Here's a corollary of the managing creativity question: Sometimes a manager doesn't have clear expectations---a clear goal with clear guidelines---just yet. Sometimes a manager doesn't know, at the outset of a project exactly what success will look like. The manager doesn't know what she is looking for... yet. Maybe this is a project of first impression. Sometimes the manager needs an employee to "take a crack at it" so the manager has something to look at. Then the manager has a better idea of what the final product should be. This is a case where managers end up using employees to work out the early stages of the manager's own creative process. Sometimes this can be very frustrating for the employee because the employee works hard on a project that feels very creative only to have the manager send the employee back to the drawing board several times until the manager finally takes over the project and totally reworks it. The employee feels like all of his own work has been for nothing and/or the manager has hijacked the project. What is a manager to do in this situation?

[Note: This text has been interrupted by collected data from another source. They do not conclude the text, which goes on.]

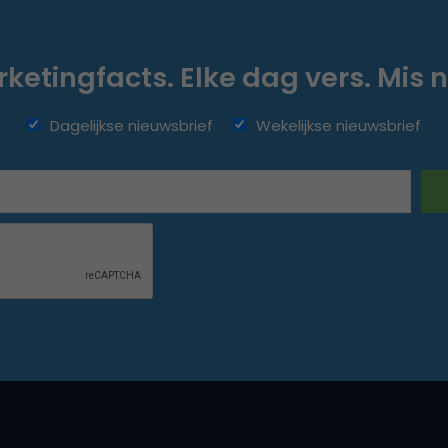
ketingfacts. Elke dag vers. Mis n
Dagelijkse nieuwsbrief
Wekelijkse nieuwsbrief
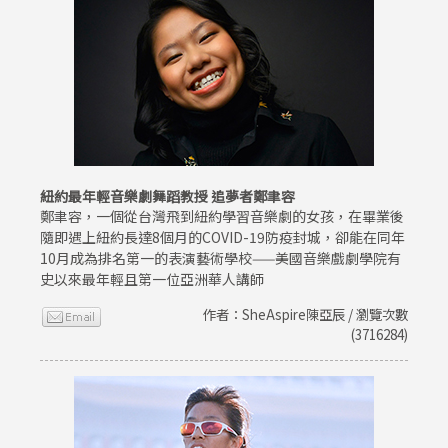
紐約最年輕音樂劇舞蹈教授 追夢者鄭聿容
鄭聿容，一個從台灣飛到紐約學習音樂劇的女孩，在畢業後
隨即遇上紐約長達8個月的COVID-19防疫封城，卻能在同年
10月成為排名第一的表演藝術學校——美國音樂戲劇學院有
史以來最年輕且第一位亞洲華人講師
作者：SheAspire陳亞辰 / 瀏覽次數
(3716284)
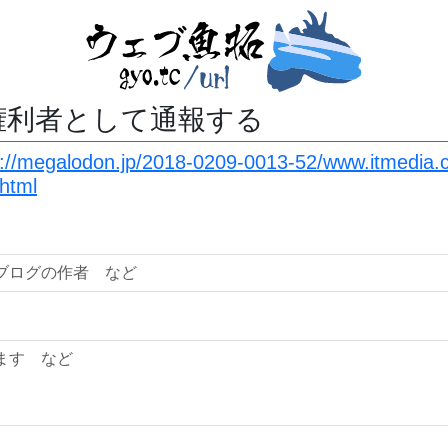
権利者として通報する
s://megalodon.jp/2018-0209-0013-52/www.itmedia.co
html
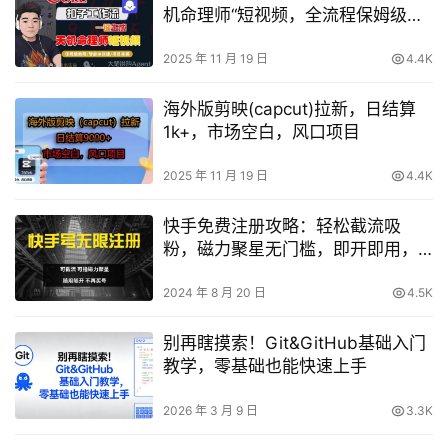
机命理师“短视频，全流程保姆级教
学
2025 年 11 月 19 日
4.4K
海外版剪映(capcut)拉新，日结算
1k+，市场空白，风口项目
2025 年 11 月 19 日
4.4K
快手免费注册攻略：轻松截流吸
粉，磁力聚星无门槛，即开即用，
告别高价买号【内部揭秘】
2024 年 8 月 20 日
4.5K
别再瞎摸索！Git&GitHub基础入门
教学，零基础也能快速上手
2026 年 3 月 9 日
3.3K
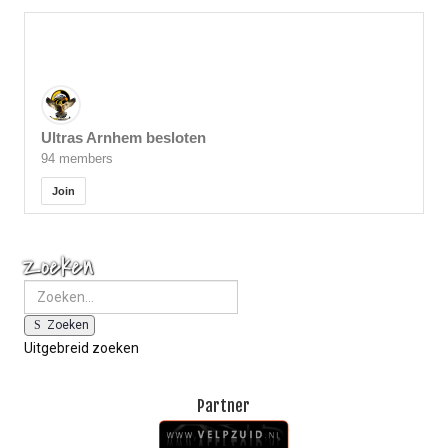
Ultras Arnhem besloten
94 members
Join
Zoeken
Zoeken
Uitgebreid zoeken
Partner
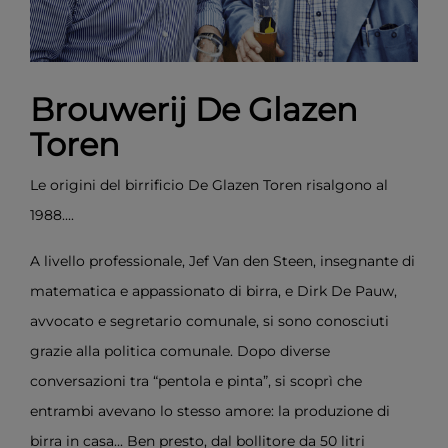
Brouwerij De Glazen
Toren
Le origini del birrificio De Glazen Toren risalgono al
1988....
A livello professionale, Jef Van den Steen, insegnante di
matematica e appassionato di birra, e Dirk De Pauw,
avvocato e segretario comunale, si sono conosciuti
grazie alla politica comunale. Dopo diverse
conversazioni tra “pentola e pinta”, si scoprì che
entrambi avevano lo stesso amore: la produzione di
birra in casa... Ben presto, dal bollitore da 50 litri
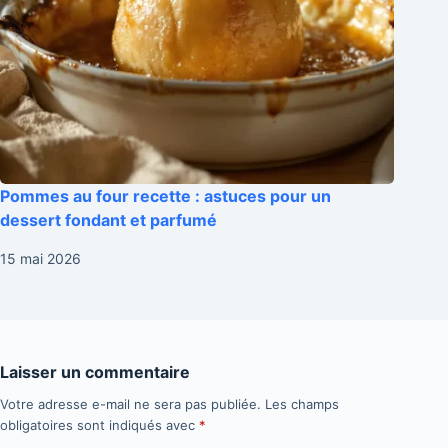
Pommes au four recette : astuces pour un
dessert fondant et parfumé
15 mai 2026
Laisser un commentaire
Votre adresse e-mail ne sera pas publiée.
Les champs
obligatoires sont indiqués avec
*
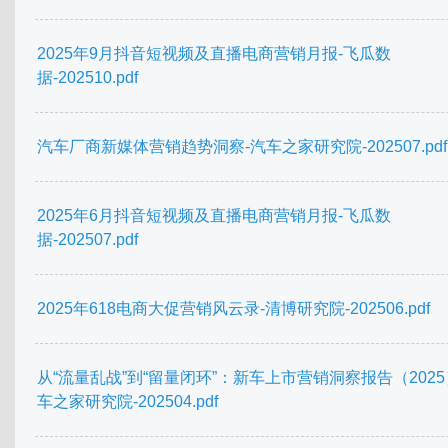
2025年9月抖音短视频及直播电商营销月报-飞瓜数
据-202510.pdf
汽车厂商新媒体营销趋势洞察-汽车之家研究院-202507.pdf
2025年6月抖音短视频及直播电商营销月报-飞瓜数
据-202507.pdf
2025年618电商大促营销风云录-清博研究院-202506.pdf
从“流量乱战”到“留量闭环”：新车上市营销洞察报告（2025
车之家研究院-202504.pdf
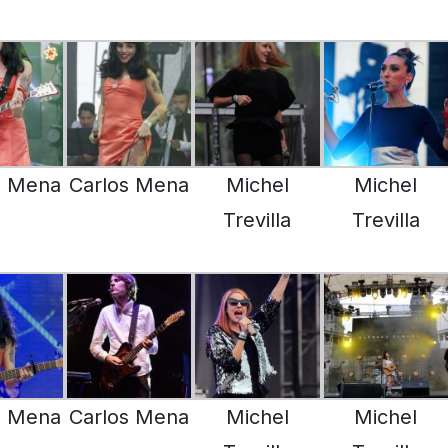
s Mena
Carlos Mena
Michel
Michel
Trevilla
Trevilla
s Mena
Carlos Mena
Michel
Michel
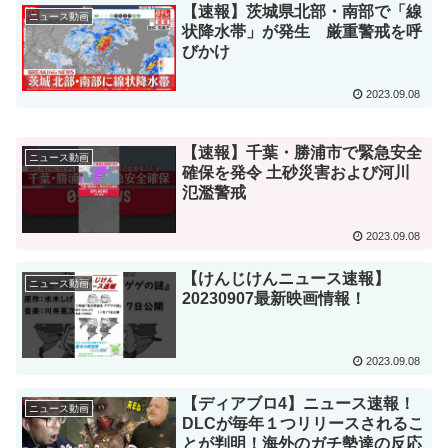
【速報】茨城県北部・南部で「線
ニュース動画
状降水帯」が発生 厳重警戒を呼
びかけ
2023.09.08
【速報】千葉・勝浦市で緊急安全
ニュース動画
確保を発令 土砂災害および河川
氾濫警戒
2023.09.08
【けんじけんニュース速報】
ニュース動画
20230907最新映画情報！
2023.09.08
【ディアブロ4】ニュース速報！
ニュース動画
DLCが毎年１つリリースされるこ
とが判明！海外のガチ勢達の反応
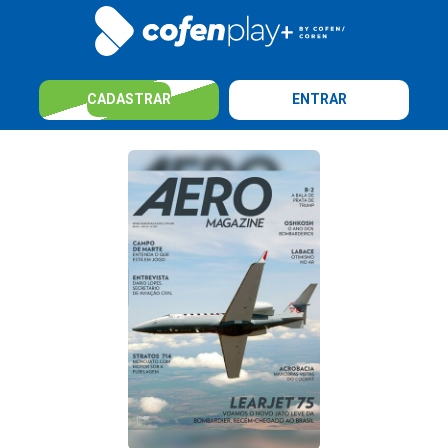
CADASTRAR
ENTRAR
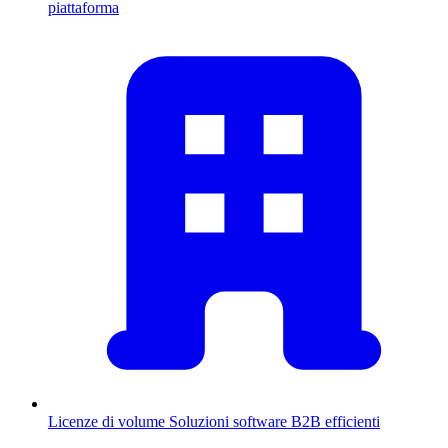
piattaforma
Licenze di volume
Soluzioni software B2B efficienti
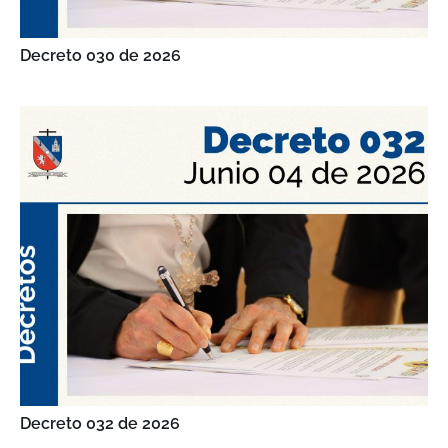
Decreto 030 de 2026
Decreto 032 de 2026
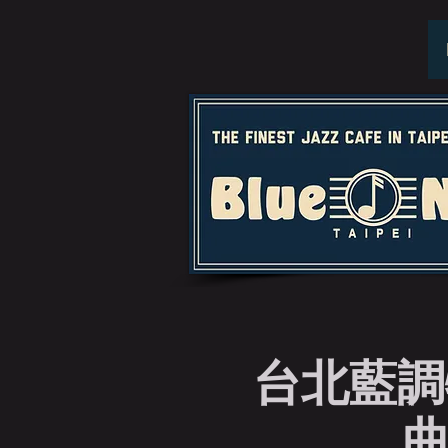
台北藍調
曲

Be very clear and very honest with the employee from the outset of the assignment. Explain to the employee that you don't have a clear goal with clear guidelines: "I don't know what success will look like. I don't know what I'm looking for. What I really need is for you to 'take a crack at it' so I have something to look at. Let me be clear. This is really my project and I'm asking you to help me jump-start my own creative process. I am really asking you to come up with a very rough draft. I will probably send you back to the drawing board several times. Then at some point I'll take over the project and totally rework it. This is still a very important project to me. This assignment is very important and very difficult. Do you think you are up for it?" By saying this, you are spelling out your expectations as best you can. If there are parameters you do know about, try to articulate them. And don't forget to attach a deadline on the first very rough draft... and every time you send the employee back to the drawing board.